• **Tujuan**:
Tentukan apakah pernyataan (a), (b), dan (c) sesuai dengan kutipan tentang Surah At-Taubah ayat 105. Jawab ya atau tidak untuk tiap pernyataan, lalu kutip kata-kata penentunya persis dari kutipan itu.
(a) Ayat 105 muncul setelah Allah menerima taubat orang-orang yang tidak ikut serta dalam Perang Tabuk.
(b) Menurut kutipan itu, seseorang boleh bersantai dan menunggu hasil setelah bertaubat.
(c) Pada ayat 9:102-104, Rasulullah ﷺ diperintahkan mengambil sedekah dari harta orang yang bertaubat sebagai pembersih jiwa.

• **Kutipan sumber**:
========================================

Ilustrasi perintah bekerja ('I'malū) dan pengawasan Ilahi (Fasayarallāhu).
Surah At-Taubah, yang dikenal juga sebagai Al-Bara’ah (Pemutusan Hubungan), merupakan surah yang banyak membahas tentang keimanan sejati, penyesalan, jihad, dan pengujian terhadap kaum munafik. Di tengah rentetan pembahasan yang padat mengenai pembersihan masyarakat Madinah dari kemunafikan, muncul sebuah ayat yang menjadi fondasi utama dalam etika kerja dan prinsip akuntabilitas dalam Islam. Ayat ini bukanlah sekadar anjuran, melainkan sebuah perintah tegas yang mengandung dimensi teologis, sosiologis, dan moral yang sangat mendalam.
"Dan katakanlah (Muhammad), 'Bekerjalah kamu, maka Allah akan melihat pekerjaanmu, begitu juga Rasul-Nya dan orang-orang mukmin. Dan kamu akan dikembalikan kepada (Allah) Yang Mengetahui yang gaib dan yang nyata, lalu Dia memberitakan kepadamu apa yang telah kamu kerjakan.'" (QS. At-Taubah [9]: 105)
Ayat 105 dari Surah At-Taubah terletak dalam rangkaian ayat yang berbicara tentang taubat dan sedekah, khususnya taubat dari mereka yang lalai atau melakukan kesalahan—termasuk di dalamnya kisah Tiga Orang yang Ditangguhkan (Ka’ab bin Malik, Murarah bin Rabi’, dan Hilal bin Umayyah) yang tidak ikut serta dalam Perang Tabuk. Setelah Allah menerima taubat mereka, ayat ini muncul sebagai penutup atau arahan umum mengenai bagaimana seharusnya seorang mukmin menjalani kehidupan setelah proses pembersihan spiritual. Pesan intinya adalah bahwa taubat sejati harus dibuktikan dengan tindakan nyata dan kerja keras yang berkelanjutan.
Dalam konteks ayat-ayat sebelumnya (9:102-104), Allah memerintahkan Rasulullah ﷺ untuk mengambil sedekah dari harta mereka yang bertaubat sebagai pembersih jiwa. Ayat 105 kemudian mengalihkan fokus dari sedekah sebagai penebus dosa masa lalu menjadi perintah universal untuk bekerja sebagai manifestasi keimanan di masa depan. Ini menegaskan bahwa spiritualitas tidak bisa dipisahkan dari praksis kehidupan sehari-hari. Taubat bukanlah akhir, melainkan awal dari fase kerja dan produktivitas yang diawasi secara ketat. Hal ini meniadakan pandangan bahwa setelah bertaubat, seseorang boleh bersantai dan menunggu hasil. Justru, momentum taubat harus diisi dengan etos kerja yang lebih tinggi.

========================================

• **Baris data**:
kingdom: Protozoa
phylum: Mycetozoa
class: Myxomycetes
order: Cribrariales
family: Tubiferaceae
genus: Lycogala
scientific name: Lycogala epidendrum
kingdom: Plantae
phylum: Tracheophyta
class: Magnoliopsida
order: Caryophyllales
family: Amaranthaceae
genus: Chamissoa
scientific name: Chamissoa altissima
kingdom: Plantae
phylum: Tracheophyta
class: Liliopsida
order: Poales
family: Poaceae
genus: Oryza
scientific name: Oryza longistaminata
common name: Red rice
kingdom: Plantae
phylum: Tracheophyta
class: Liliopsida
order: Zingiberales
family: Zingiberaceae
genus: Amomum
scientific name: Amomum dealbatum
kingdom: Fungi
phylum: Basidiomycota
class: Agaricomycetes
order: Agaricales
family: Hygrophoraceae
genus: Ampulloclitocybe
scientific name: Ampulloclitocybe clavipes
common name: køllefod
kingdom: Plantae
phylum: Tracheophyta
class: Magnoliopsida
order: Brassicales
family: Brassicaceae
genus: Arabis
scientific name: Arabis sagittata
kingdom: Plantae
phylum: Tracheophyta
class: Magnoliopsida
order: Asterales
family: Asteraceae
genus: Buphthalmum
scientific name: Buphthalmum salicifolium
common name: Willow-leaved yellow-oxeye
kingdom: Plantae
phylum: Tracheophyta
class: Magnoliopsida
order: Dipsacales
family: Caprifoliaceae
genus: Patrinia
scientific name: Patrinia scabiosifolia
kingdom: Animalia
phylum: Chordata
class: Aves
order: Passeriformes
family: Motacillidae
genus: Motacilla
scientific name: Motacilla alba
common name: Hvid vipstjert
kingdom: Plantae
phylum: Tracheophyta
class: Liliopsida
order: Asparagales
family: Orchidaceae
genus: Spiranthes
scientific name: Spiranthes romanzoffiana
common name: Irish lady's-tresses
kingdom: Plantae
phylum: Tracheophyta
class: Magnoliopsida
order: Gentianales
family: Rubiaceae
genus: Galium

========================================

• **Jawaban tertulis**:
(a) Ya: "Setelah Allah menerima taubat mereka, ayat ini muncul sebagai penutup atau arahan umum mengenai bagaimana seharusnya seorang mukmin menjalani kehidupan setelah proses pembersihan spiritual."
(b) Tidak: "Hal ini meniadakan pandangan bahwa setelah bertaubat, seseorang boleh bersantai dan menunggu hasil."
(c) Ya: "Allah memerintahkan Rasulullah ﷺ untuk mengambil sedekah dari harta mereka yang bertaubat sebagai pembersih jiwa."